I don’t submit too many patches, but have a good track record for the ones I send being accepted. This patch demonstrates why I think that is. All of the following elements are present:
- Properly formed patch in expected format, refreshed against the latest PostgreSQL codebase just before submission to avoid “bit rot” since when I last worked on it.
- Description of the situation where users would find this patch useful, based on behavior seen on a user’s system. Too many people submit theoretical patches whose real-world value is hard to see; those are much harder to justify adding into the code base. You have to remember that every patch added increases the maintenance burden of the project, so new additions have to exceed that overhead to be worthwhile.
- Example output showing the patch operating as expected.
- Test program allowing a reviewer or committer to immediately see the patch give useful results when testing.
- Full documentation updates for the relevant changes, matching the style of the documentation around it.
- Warnings about parts of the code that are useful for testing the patch, but that are candidates to remove before commit. I also like to be clear about which parts of the patch I have not tested fully or are suspicious of. With this community, if you do something wrong but warned that you weren’t sure about that part up-front, that is more likely to lead to supportive feedback than if you hide the bad parts and leave them for reviewers to find.
- Keep the patch short. This one was under 200 lines of code. I had three related patches that I could have easily submitted as one big one instead; the result would have been over 600 lines. Breaking them into distinct pieces was more work for me, but it makes life much easier for reviewers and committers trying to consume and understand the code. The odds of your patch begin rejected are strongly correlated with how long it is; shorter patches are absorbed far more easily by the community development process.

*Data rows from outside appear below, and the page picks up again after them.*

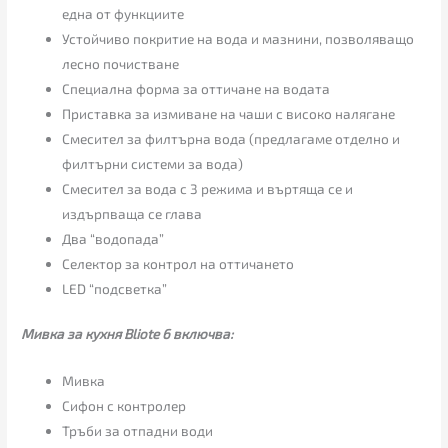
една от функциите
Устойчиво покритие на вода и мазнини, позволяващо
лесно почистване
Специална форма за оттичане на водата
Приставка за измиване на чаши с високо налягане
Смесител за филтърна вода (предлагаме отделно и
филтърни системи за вода)
Смесител за вода с 3 режима и въртяща се и
издърпваща се глава
Два “водопада”
Селектор за контрол на оттичането
LED “подсветка”
Мивка за кухня Bliote 6 включва:
Мивка
Сифон с контролер
Тръби за отпадни води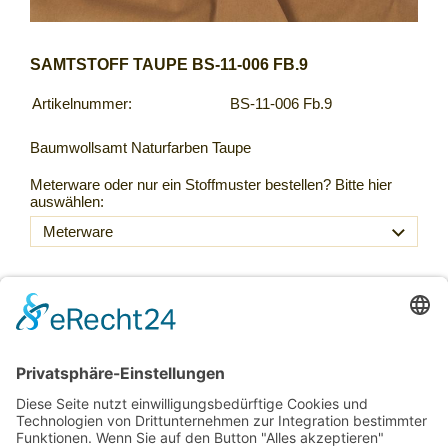
SAMTSTOFF TAUPE BS-11-006 FB.9
Artikelnummer:
BS-11-006 Fb.9
Baumwollsamt Naturfarben Taupe
Meterware oder nur ein Stoffmuster bestellen? Bitte hier
auswählen:
69,00 €
Inkl. 20 % USt. zzgl.
Versand
Sofort ab Lager
Laufmeter *
(69,00 € / lfm)
: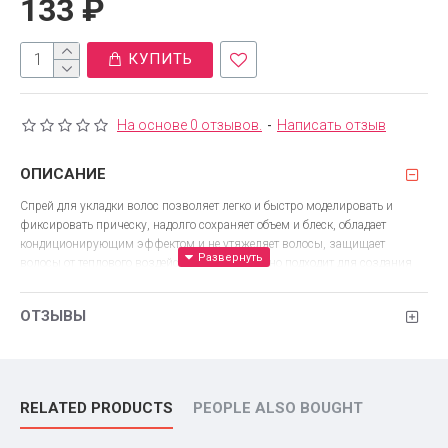
133 ₽
КУПИТЬ
На основе 0 отзывов.
-
Написать отзыв
ОПИСАНИЕ
Спрей для укладки волос позволяет легко и быстро моделировать и
фиксировать прическу, надолго сохраняет объем и блеск, обладает
кондиционирующим эффектом и не утяжеляет волосы, защищает
волосы от теплового воздействия. Великолепно подходит для создания
укладки "мокрых" волос!
ОТЗЫВЫ
Способ применения:
наносить перед укладкой на влажные, чистые
волосы, высушить феном, моделируя необходимую форму и объем.
RELATED PRODUCTS
PEOPLE ALSO BOUGHT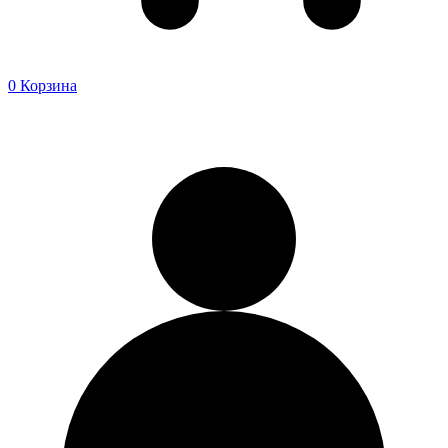
0
Корзина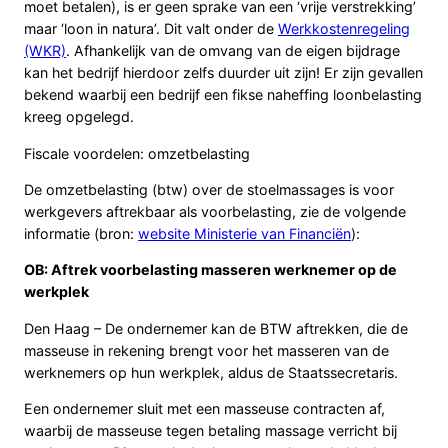
moet betalen), is er geen sprake van een ‘vrije verstrekking’
maar ‘loon in natura’. Dit valt onder de
Werkkostenregeling
(WKR)
. Afhankelijk van de omvang van de eigen bijdrage
kan het bedrijf hierdoor zelfs duurder uit zijn! Er zijn gevallen
bekend waarbij een bedrijf een fikse naheffing loonbelasting
kreeg opgelegd.
Fiscale voordelen: omzetbelasting
De omzetbelasting (btw) over de stoelmassages is voor
werkgevers aftrekbaar als voorbelasting, zie de volgende
informatie (bron:
website Ministerie van Financiën
):
OB: Aftrek voorbelasting masseren werknemer op de
werkplek
Den Haag – De ondernemer kan de BTW aftrekken, die de
masseuse in rekening brengt voor het masseren van de
werknemers op hun werkplek, aldus de Staatssecretaris.
Een ondernemer sluit met een masseuse contracten af,
waarbij de masseuse tegen betaling massage verricht bij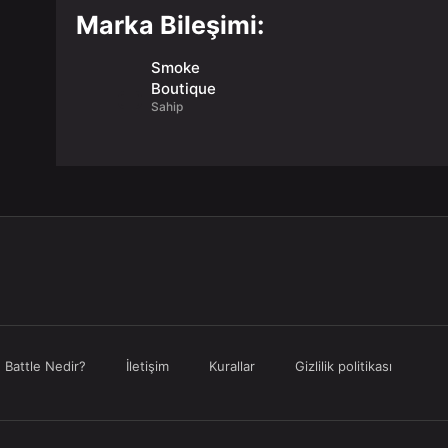
Marka Bileşimi:
Smoke
Boutique
Sahip
Battle Nedir?
İletişim
Kurallar
Gizlilik politikası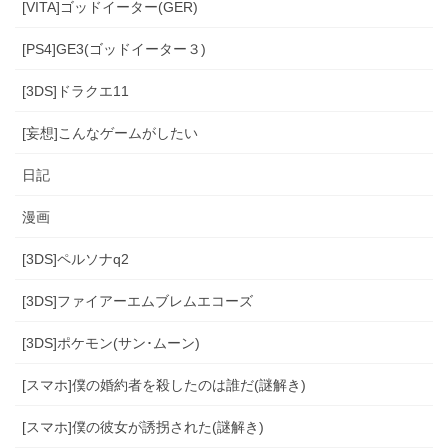
[VITA]ゴッドイーター(GER)
[PS4]GE3(ゴッドイーター３)
[3DS]ドラクエ11
[妄想]こんなゲームがしたい
日記
漫画
[3DS]ペルソナq2
[3DS]ファイアーエムブレムエコーズ
[3DS]ポケモン(サン･ムーン)
[スマホ]僕の婚約者を殺したのは誰だ(謎解き)
[スマホ]僕の彼女が誘拐された(謎解き)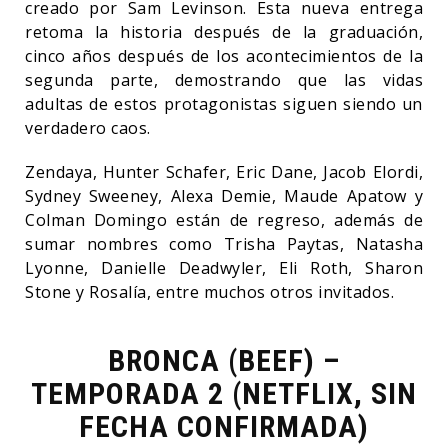
creado por Sam Levinson. Esta nueva entrega
retoma la historia después de la graduación,
cinco años después de los acontecimientos de la
segunda parte, demostrando que las vidas
adultas de estos protagonistas siguen siendo un
verdadero caos.
Zendaya, Hunter Schafer, Eric Dane, Jacob Elordi,
Sydney Sweeney, Alexa Demie, Maude Apatow y
Colman Domingo están de regreso, además de
sumar nombres como Trisha Paytas, Natasha
Lyonne, Danielle Deadwyler, Eli Roth, Sharon
Stone y Rosalía, entre muchos otros invitados.
BRONCA (BEEF) –
TEMPORADA 2 (NETFLIX, SIN
FECHA CONFIRMADA)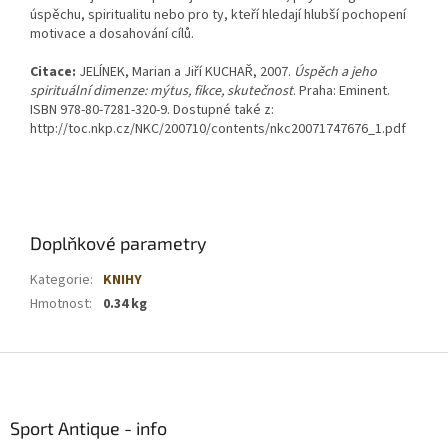
úspěchu, spiritualitu nebo pro ty, kteří hledají hlubší pochopení
motivace a dosahování cílů.
Citace:
JELÍNEK, Marian a Jiří KUCHAŘ, 2007.
Úspěch a jeho
spirituální dimenze: mýtus, fikce, skutečnost
. Praha: Eminent.
ISBN 978-80-7281-320-9. Dostupné také z:
http://toc.nkp.cz/NKC/200710/contents/nkc20071747676_1.pdf
Doplňkové parametry
Kategorie
:
KNIHY
Hmotnost
:
0.34 kg
Z
á
p
a
Sport Antique - info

If you do all those things, the odds of your patch making it successfully through the CommitFest process and becoming a change for the next version of PostgreSQL improve. And if you want more insight into the day to day details of how that works, the easiest way to get started is by selecting a patch by someone else you’re interested in to review. Seeing how others successfully add features is a great learning tool, particularly with a codebase as large as PostgreSQL where it’s difficult to just start from scratch and find something useful to adjust without getting lost along the way.